他没有去窗边。他就坐在床上,把打火机拿在手里,拨了一下。火苗蹿起来。他把烟点燃。

这一次他没有咳嗽。第一口烟进入喉咙的时候,他的身体只是轻微地颤抖了一下,像被一阵很轻的风吹过。他吸了第二口,更深,更慢。烟在肺里停留了两秒钟,然后被他吐出来,形成一团很浓的白雾,在他面前散开,慢慢上升,碰到天花板上的那道裂缝,然后沿着裂缝的边缘向两边扩散。

他看着那团烟雾。烟雾里有燃烧后的烟草,过滤嘴的塑料,打火机燃料的残留。它们混合在一起,停留在他的口腔里,附着在他的舌苔上,渗透进他的牙齿缝隙。

他把烟从嘴边拿开,用拇指和食指捏着。烟头的红色圆点在黑暗中一明一暗,亮度随着他的呼吸轻微起伏。他看着那个圆点向过滤嘴的方向移动,每移动一毫米,就有一层新的灰烬覆盖在旧的灰烬上面,形成一条很细的、灰白色的线。

他吸了最后一口,然后把烟头在床头柜的金属边缘按灭。金属的边缘很凉,烟头按上去的时候发出滋滋的声音,然后彻底暗下去。

他把灭掉的烟头扔进床边的垃圾袋,然后躺了下来。


天花板上的裂缝还在那里。裂缝里的灰尘在黑暗中看不见了,但他知道它们还在。他睁着眼睛,感受着口腔里残留的苦味。那种苦味不是立刻就能消散的,它像一层很薄的灰,覆盖在舌面上,从舌尖一直延伸到舌根。他试着用舌尖去顶口腔的上颚,上颚是干的,表皮微微发紧,舌尖顶上去时感到一层粗糙的黏膜褶皱。他咽了一口唾沫,唾沫是温的,但流过喉咙的时候带着一股很淡的、被烤热的塑料过滤嘴残留的焦糊涩感。
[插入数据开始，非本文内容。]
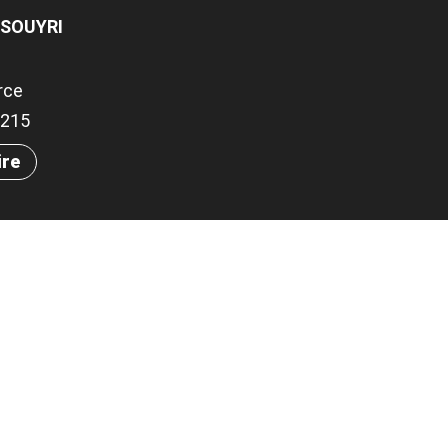
 SOUYRI
rce
.5215
ire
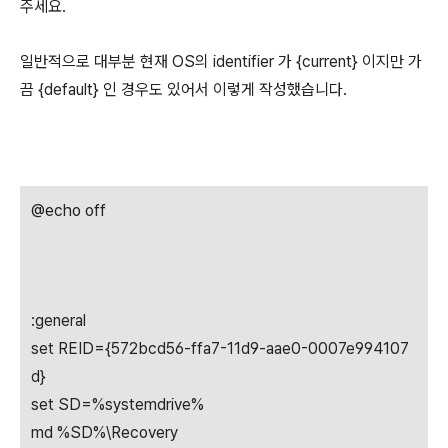
주세요.
일반적으로 대부분 현재 OS의 identifier 가 {current} 이지만 가
끔 {default} 인 경우도 있어서 이렇게 작성했습니다.
@echo off
:general
set REID={572bcd56-ffa7-11d9-aae0-0007e994107
d}
set SD=%systemdrive%
md %SD%\Recovery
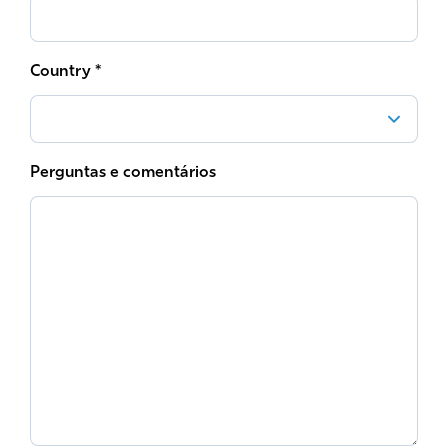
Country *
Perguntas e comentários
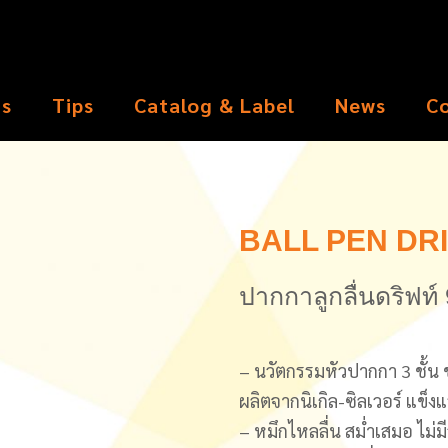
ts
Tips
Catalog & Label
News
C
BALL PEN DRI
ปากกาลูกลื่นดริฟท์
– นวัตกรรมหัวปากกา 3 ชั้น 
ผลิตจากนิเกิล-ซิลเวอร์ แข
– หมึกไหลลื่น สม่ำเสมอ ไม่ม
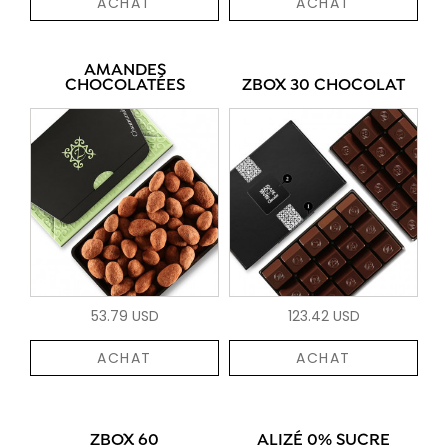
ACHAT
ACHAT
AMANDES
CHOCOLATÉES
ZBOX 30 CHOCOLAT
53.79 USD
123.42 USD
ACHAT
ACHAT
ZBOX 60
ALIZÉ 0% SUCRE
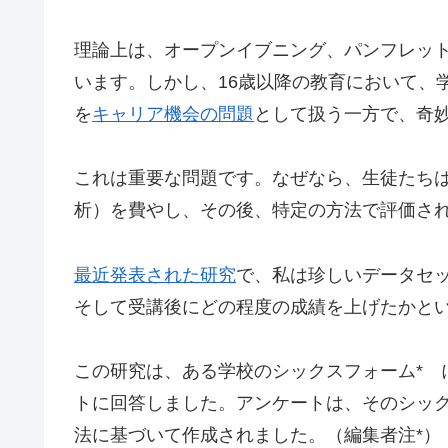
理論上は、オープンイブニング、パンフレッ
います。しかし、16歳以降の教育において、
を
キャリア機会の問題
として扱う一方で、奇
これは重要な問題です。なぜなら、生徒たちは
析）を費やし、その後、特定の方法で評価され
最近発表された研究
で、私は珍しいデータセ
そして受講後にどの程度の成績を上げたかと
この研究は、ある学校のシックスフォーム* に
トに回答しました。アンケートは、そのシッ
法に基づいて作成されました。（編集者注*）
他没有开灯。窗外路灯透过窗帘的缝隙漏进来一条很细的光带,落在床尾的墙上,大约两指宽,颜色是暗黄色的,边缘模糊。

他翻了个身,侧躺着,面朝墙壁。墙壁上的石灰有一股很淡的、像碱水一样的气味。他把脸埋进枕头里,枕头的填充物是廉价的海绵,有一股他自己身上的烟味,混合着枕套上的洗衣粉残留。

那股气味刺激了他的泪腺。他的眼睛没有湿,但眼眶里有一种很轻的酸胀感。他没有哭。他只是继续把脸埋在枕头里,闻着那股混合了烟味、洗衣粉、和他自己头皮油脂的气味,感受着那股酸胀感从眼眶扩散到鼻梁,再扩散到额头的中央。

他维持着那个姿势,一只手伸到床沿外面,手指悬空,另一只手压在胸口,感受着心跳从胸腔内部传上来,每一次搏动都沿着胸骨往两边扩散,形成一种稳定而沉闷的钝力。

他没有动。他只是在那里,在黑暗中,在烟味的包围里,在心跳的节奏中,感受着苦味从舌面上慢慢退去,感受着睡意从脚底升上来,像一股比水泥地更沉的凉意,漫过小腿,漫过膝盖,停在那里。